(Data items)
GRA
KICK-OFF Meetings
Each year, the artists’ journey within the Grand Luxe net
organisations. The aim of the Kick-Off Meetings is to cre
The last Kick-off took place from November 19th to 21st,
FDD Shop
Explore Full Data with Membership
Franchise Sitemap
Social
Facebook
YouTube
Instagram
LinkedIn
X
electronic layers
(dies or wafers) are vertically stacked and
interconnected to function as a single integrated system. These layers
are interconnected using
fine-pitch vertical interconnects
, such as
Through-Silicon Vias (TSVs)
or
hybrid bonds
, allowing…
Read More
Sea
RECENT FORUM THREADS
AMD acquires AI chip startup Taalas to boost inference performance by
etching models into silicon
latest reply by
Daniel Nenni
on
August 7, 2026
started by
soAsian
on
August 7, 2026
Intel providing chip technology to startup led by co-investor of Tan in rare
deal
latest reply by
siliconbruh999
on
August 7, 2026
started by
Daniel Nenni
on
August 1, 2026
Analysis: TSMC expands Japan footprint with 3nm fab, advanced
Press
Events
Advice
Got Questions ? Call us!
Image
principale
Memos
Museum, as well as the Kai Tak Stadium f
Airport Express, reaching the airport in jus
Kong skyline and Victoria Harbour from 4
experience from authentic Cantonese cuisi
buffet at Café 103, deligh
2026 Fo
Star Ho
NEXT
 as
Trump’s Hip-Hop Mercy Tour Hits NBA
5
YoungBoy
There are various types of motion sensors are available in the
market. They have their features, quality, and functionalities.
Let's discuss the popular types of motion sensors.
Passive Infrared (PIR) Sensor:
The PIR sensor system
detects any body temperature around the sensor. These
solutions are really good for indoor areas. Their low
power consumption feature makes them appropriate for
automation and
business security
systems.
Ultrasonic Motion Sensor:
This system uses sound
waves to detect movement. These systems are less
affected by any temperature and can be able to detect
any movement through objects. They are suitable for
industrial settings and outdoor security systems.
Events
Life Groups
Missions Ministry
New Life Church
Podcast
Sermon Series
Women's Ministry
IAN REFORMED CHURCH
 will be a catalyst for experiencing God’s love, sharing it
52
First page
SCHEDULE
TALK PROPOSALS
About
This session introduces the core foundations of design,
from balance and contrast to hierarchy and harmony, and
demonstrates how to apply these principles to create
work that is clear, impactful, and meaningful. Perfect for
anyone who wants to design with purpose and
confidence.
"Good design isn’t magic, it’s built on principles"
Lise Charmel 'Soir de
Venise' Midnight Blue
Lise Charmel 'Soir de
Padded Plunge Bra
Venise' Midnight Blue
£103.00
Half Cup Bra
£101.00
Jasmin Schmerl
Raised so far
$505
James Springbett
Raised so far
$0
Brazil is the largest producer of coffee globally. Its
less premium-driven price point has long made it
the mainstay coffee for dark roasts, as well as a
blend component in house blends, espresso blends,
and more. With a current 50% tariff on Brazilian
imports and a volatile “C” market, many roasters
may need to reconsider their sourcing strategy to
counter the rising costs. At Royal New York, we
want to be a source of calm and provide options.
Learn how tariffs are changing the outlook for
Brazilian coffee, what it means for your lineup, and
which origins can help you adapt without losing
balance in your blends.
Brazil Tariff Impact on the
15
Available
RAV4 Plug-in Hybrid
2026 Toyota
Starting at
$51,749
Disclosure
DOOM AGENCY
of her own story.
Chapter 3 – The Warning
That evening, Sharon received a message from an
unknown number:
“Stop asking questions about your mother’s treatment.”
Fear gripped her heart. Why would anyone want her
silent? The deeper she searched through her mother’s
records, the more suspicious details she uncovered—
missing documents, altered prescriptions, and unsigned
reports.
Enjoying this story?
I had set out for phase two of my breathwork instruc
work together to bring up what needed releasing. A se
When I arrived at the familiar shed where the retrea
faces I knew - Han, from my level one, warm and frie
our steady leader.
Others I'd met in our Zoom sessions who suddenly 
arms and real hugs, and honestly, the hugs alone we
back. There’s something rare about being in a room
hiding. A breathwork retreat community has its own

#### Goal of the exercise:
Copy out the items from the very first line through the line containing "August 1, 2026", putting "opened by" in place of "started by" and keeping everything else the same.

#### Answer to this task:
GRA
KICK-OFF Meetings
Each year, the artists’ journey within the Grand Luxe net
organisations. The aim of the Kick-Off Meetings is to cre
The last Kick-off took place from November 19th to 21st,
FDD Shop
Explore Full Data with Membership
Franchise Sitemap
Social
Facebook
YouTube
Instagram
LinkedIn
X
electronic layers
(dies or wafers) are vertically stacked and
interconnected to function as a single integrated system. These layers
are interconnected using
fine-pitch vertical interconnects
, such as
Through-Silicon Vias (TSVs)
or
hybrid bonds
, allowing…
Read More
Sea
RECENT FORUM THREADS
AMD acquires AI chip startup Taalas to boost inference performance by
etching models into silicon
latest reply by
Daniel Nenni
on
August 7, 2026
opened by
soAsian
on
August 7, 2026
Intel providing chip technology to startup led by co-investor of Tan in rare
deal
latest reply by
siliconbruh999
on
August 7, 2026
opened by
Daniel Nenni
on
August 1, 2026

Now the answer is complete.